## [EXERCISE AIM]
Echo back the data starting at the line containing "Where is the first" and ending at the line containing "Reading left to", both lines included. Leave the pictures out of your answer.

## [EXERCISE MATERIALS]
□ □ □ □
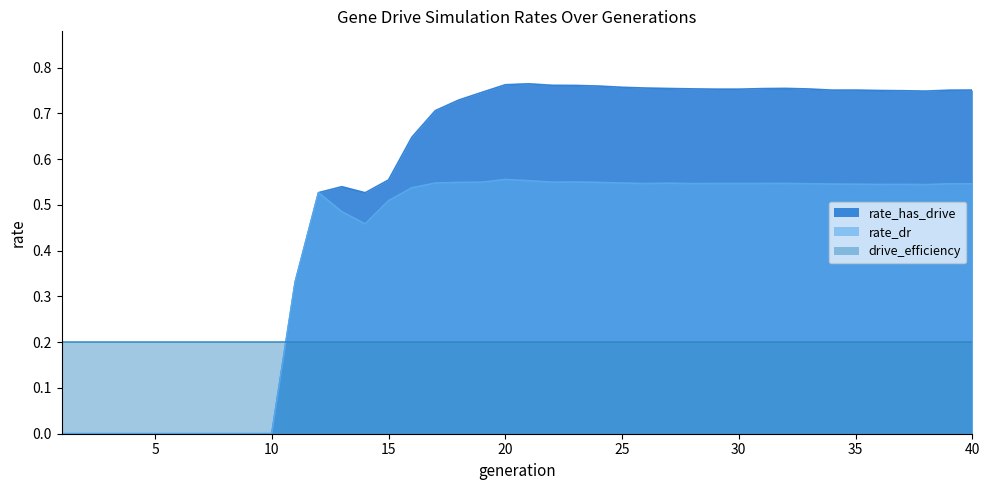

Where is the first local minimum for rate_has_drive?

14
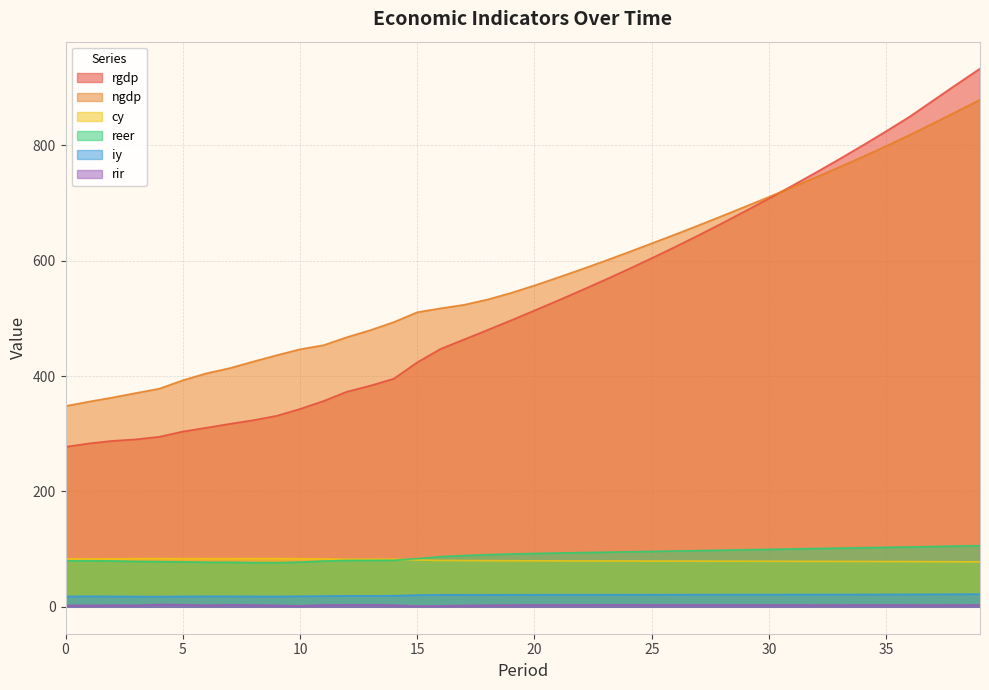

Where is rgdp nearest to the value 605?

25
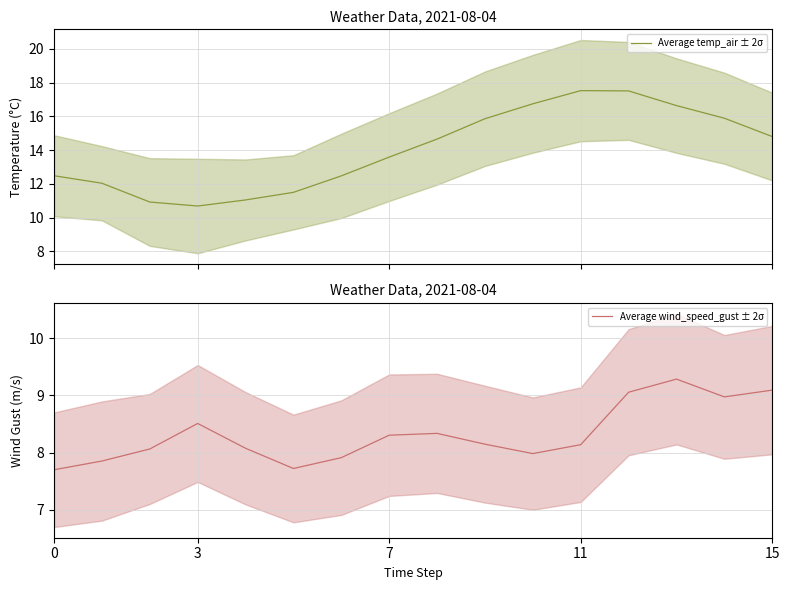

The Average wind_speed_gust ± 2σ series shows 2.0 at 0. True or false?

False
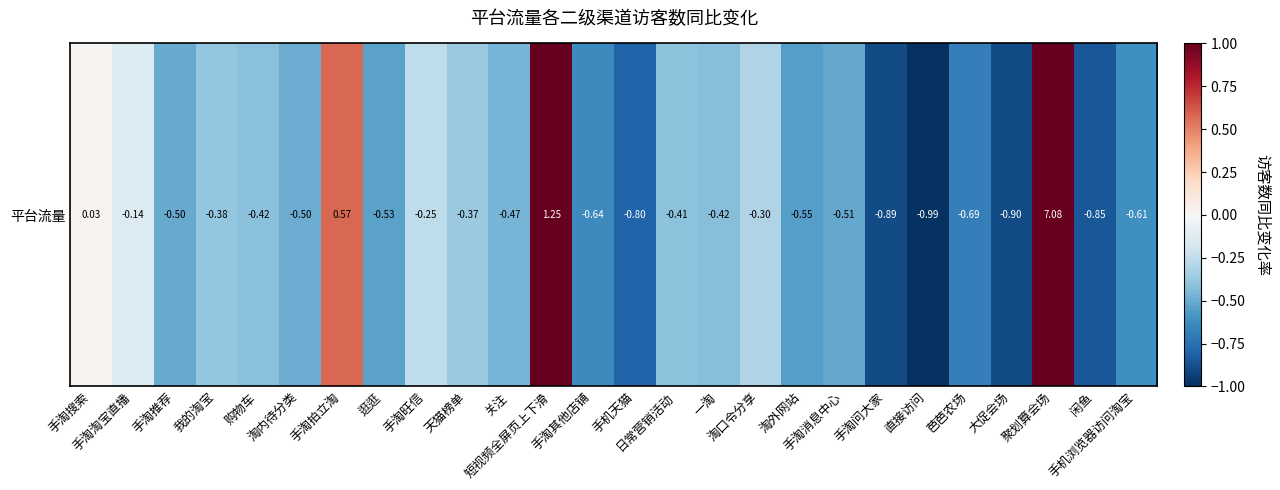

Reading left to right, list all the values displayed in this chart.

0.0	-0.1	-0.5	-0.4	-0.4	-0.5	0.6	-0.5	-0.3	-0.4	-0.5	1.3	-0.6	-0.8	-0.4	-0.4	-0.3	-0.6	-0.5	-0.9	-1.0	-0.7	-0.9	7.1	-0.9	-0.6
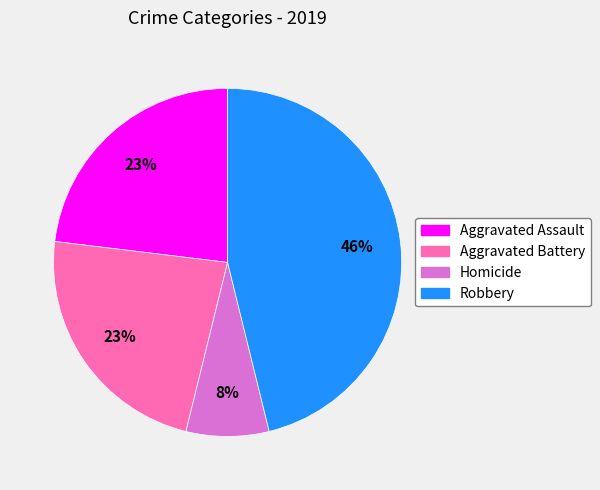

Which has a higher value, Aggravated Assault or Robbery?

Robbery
□ □ □ □
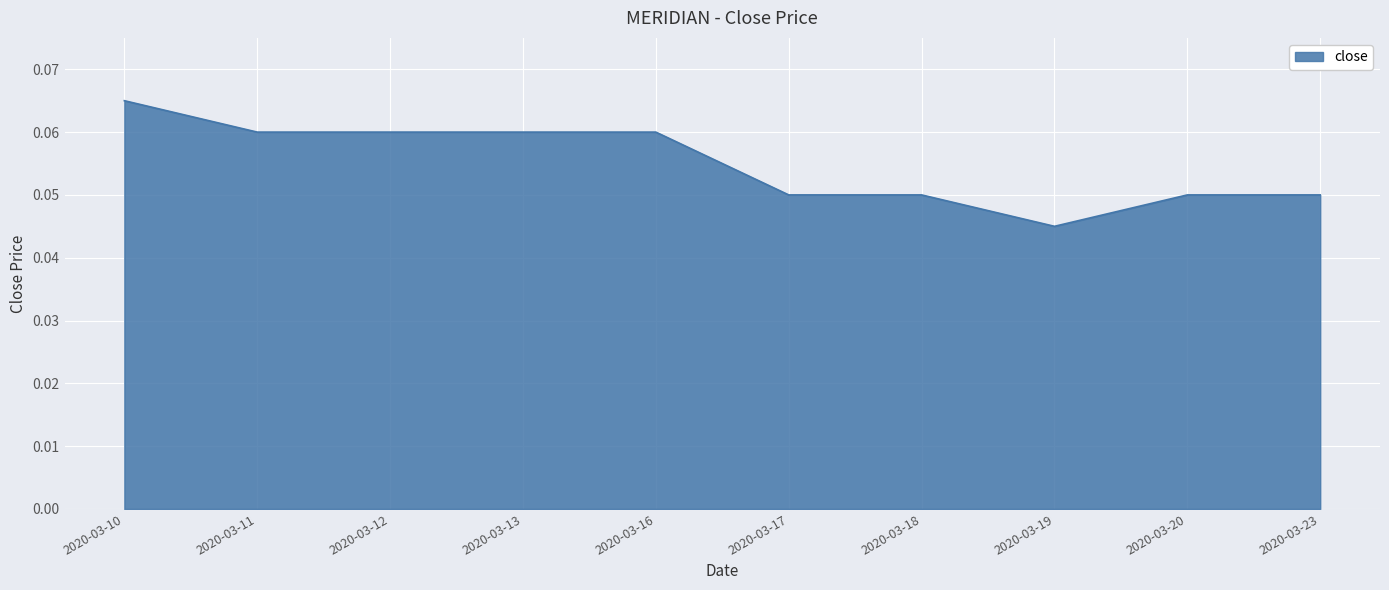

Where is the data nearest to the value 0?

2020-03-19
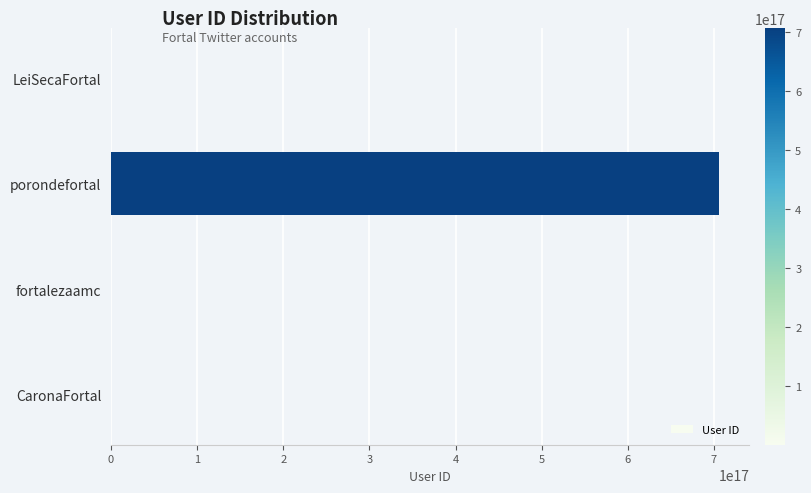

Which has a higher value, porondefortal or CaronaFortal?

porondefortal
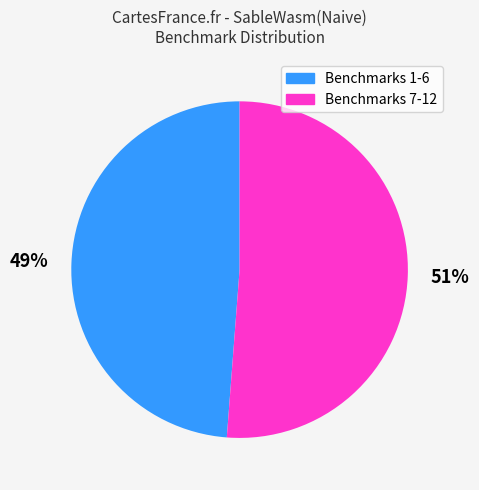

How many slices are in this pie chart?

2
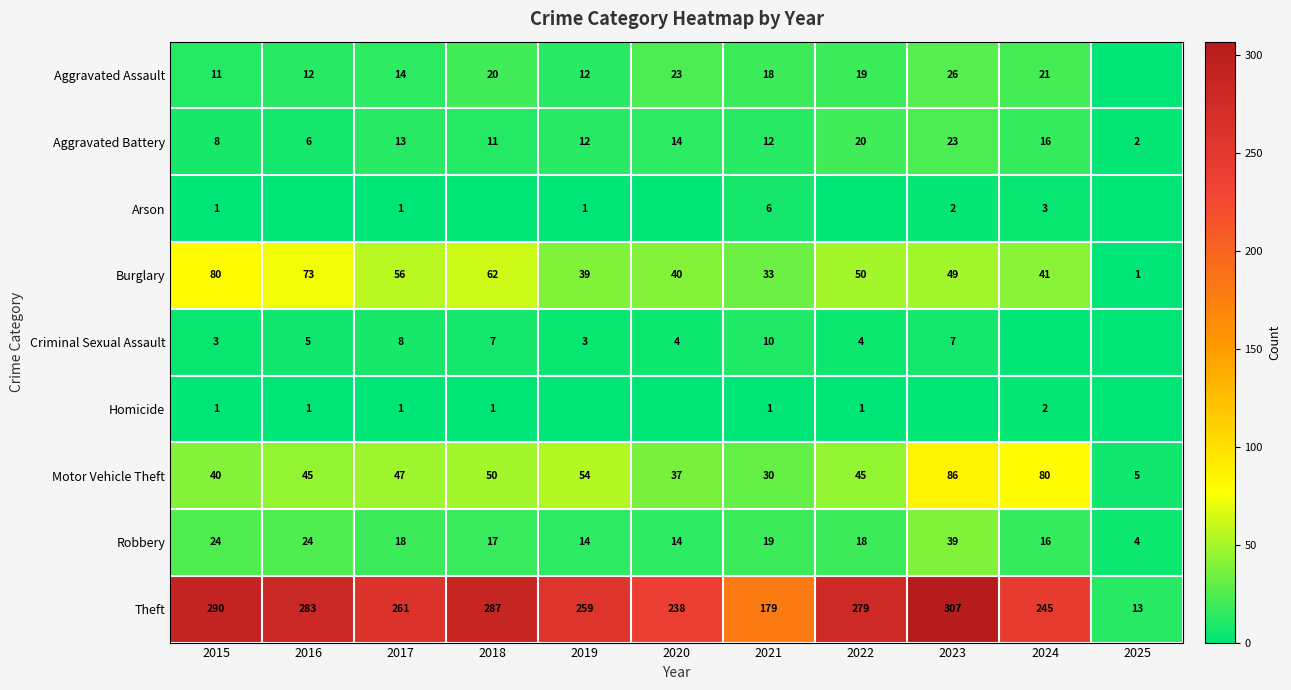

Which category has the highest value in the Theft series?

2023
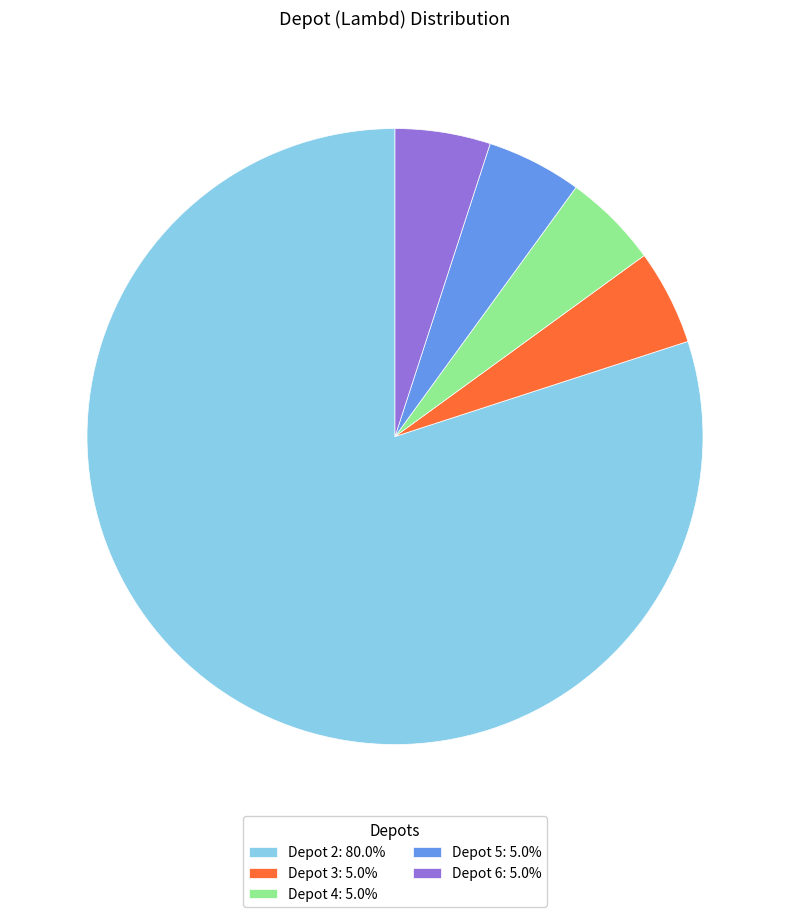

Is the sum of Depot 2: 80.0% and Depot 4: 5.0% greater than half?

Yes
□ □ □ □
## [WRITTEN RESPONSE]
Where is the first local minimum for rate_has_drive?

14

Where is rgdp nearest to the value 605?

25

The Average wind_speed_gust ± 2σ series shows 2.0 at 0. True or false?

False

Reading left to right, list all the values displayed in this chart.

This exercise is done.